Supporting our main duo throughout is a 70s aesthetic which never calls attention to itself. It’s just there in Mark Bridges’ costumes, which brought that decade perfectly yet subtly back to me in perfect focus. It’s there in Florencia Martin’s production design, which eschews such obvious signposts as lava lamps and black light posters for a natural lived-in quality to the spaces. It’s there in Anderson and co-cinematographer Michael Bauman’s shimmering, gauzy, hazy, sun-dappled frames. Andy Jurgensen’s editing takes this episodic, hangout story and emotionally shapes it into something warm and wonderful. I’ve long admired Anderson’s films, although I’ve enjoyed many at a distance. With this film, he finally, truly lets us in as it’s filled with rushes of complete joy.

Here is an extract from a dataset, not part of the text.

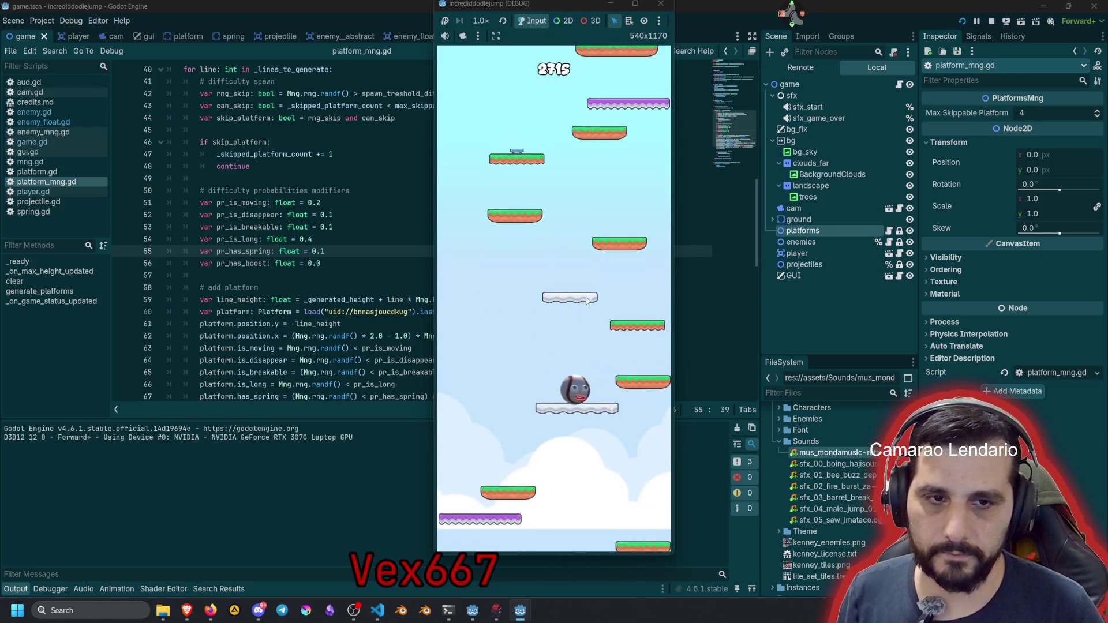
key("F8")
left_click(389, 217)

Now to the elephant in the room. The Media Action Network for Asian Americans has called for an awards boycott of the film due to its insensitive, racism aimed at its Asian characters. The scenes in question show John Michael Higgins’ restaurateur character speaking English with an offensively stereotypical accent towards two of his wives depicted throughout the story. Anderson has defended these moments by saying that casual racism existed then as it does now, so why not depict it? While I don’t think Anderson is racist himself, and it mainly serves to make Higgins’ character look buffoonish, I found these scenes to display a serious lapse in judgment. The film isn’t about racism, so these moments feel completely out of place within the larger context of the story. Just because it happens in real life doesn’t justify its presence, especially since Anderson doesn’t contextualize it or even examine its impact on our main characters. These exchanges could and should have been excised completely and we, the audience, would never have missed them. They’re real head-scratchers to me. I applaud the Network for calling these egregious moments out and feel Anderson was too caught up in the quirkiness of the character to truly grasp its negative impact.

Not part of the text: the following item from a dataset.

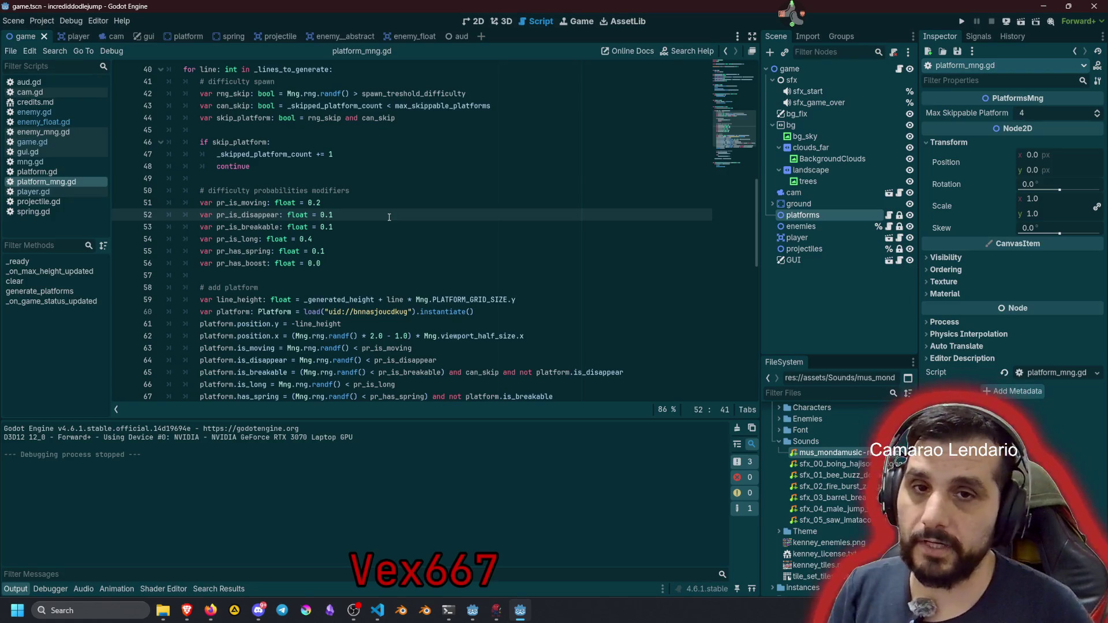
Rename both spawn_treshold_difficulty occurrences to pr_skip
double_click(249, 118)
double_click(326, 118)
scroll(346, 139, "up", 2)
double_click(404, 166)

Anderson fares a little bit better with his gay characters, giving one couple enough real estate in the script to delve into the struggles of being out and queer during this time period. Famed choreographer Ryan Heffington, however, plays right into certain gay stereotypes but makes his brief role as Jon Peters’ assistant memorable nonetheless. He may seem like a 70s campy queen, but he also sprinkles in a palpable sense of self-importance and a funny way with his reactions to go beyond the cliches.

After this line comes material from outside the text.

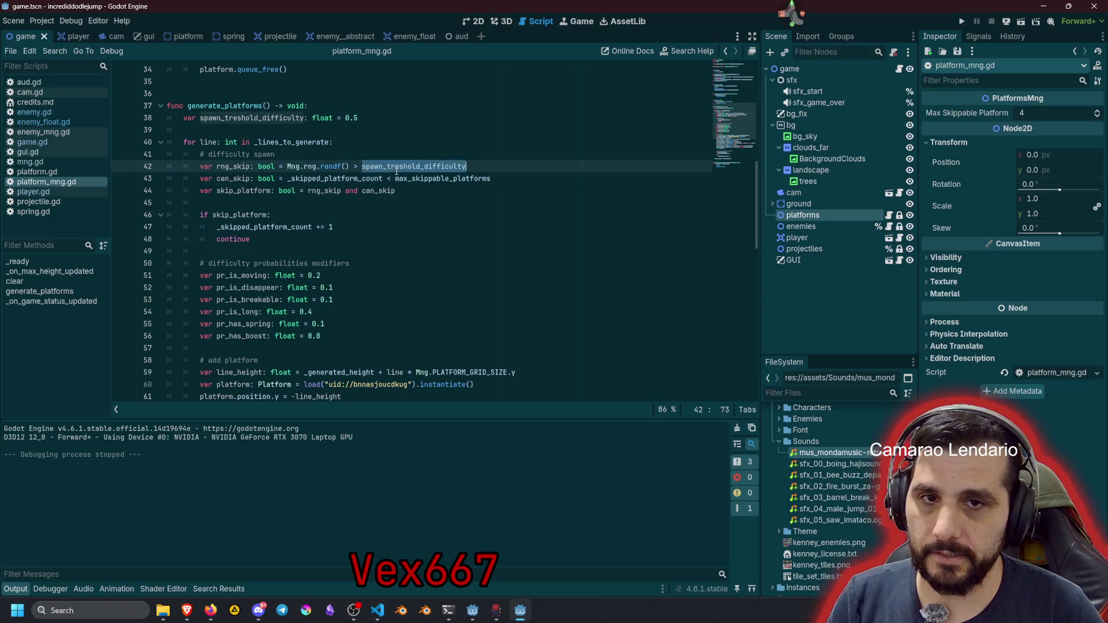
scroll(341, 200, "up", 2)
left_click(359, 192)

Named after a long-gone chain of Southern California record stores, Licorice Pizza sits at the top of the heap as one of my favorite films of 2021. Though this near masterpiece gets a big ding from me for the aforementioned offensiveness, I’d love to own a copy of this film with either those scenes cut out or perhaps footage exists which allowed these moments to land better. Either way, Anderson has turned an epic tale into an intimate, lovingly acted tribute to those forces of nature, those girls from my childhood. Welcome back Sue, Jodi and Sharon!
By Glenn Gaylord, Senior Film Critic
Licorice Pizza is now playing in theaters only. No streaming announcements have been made at time of publishing.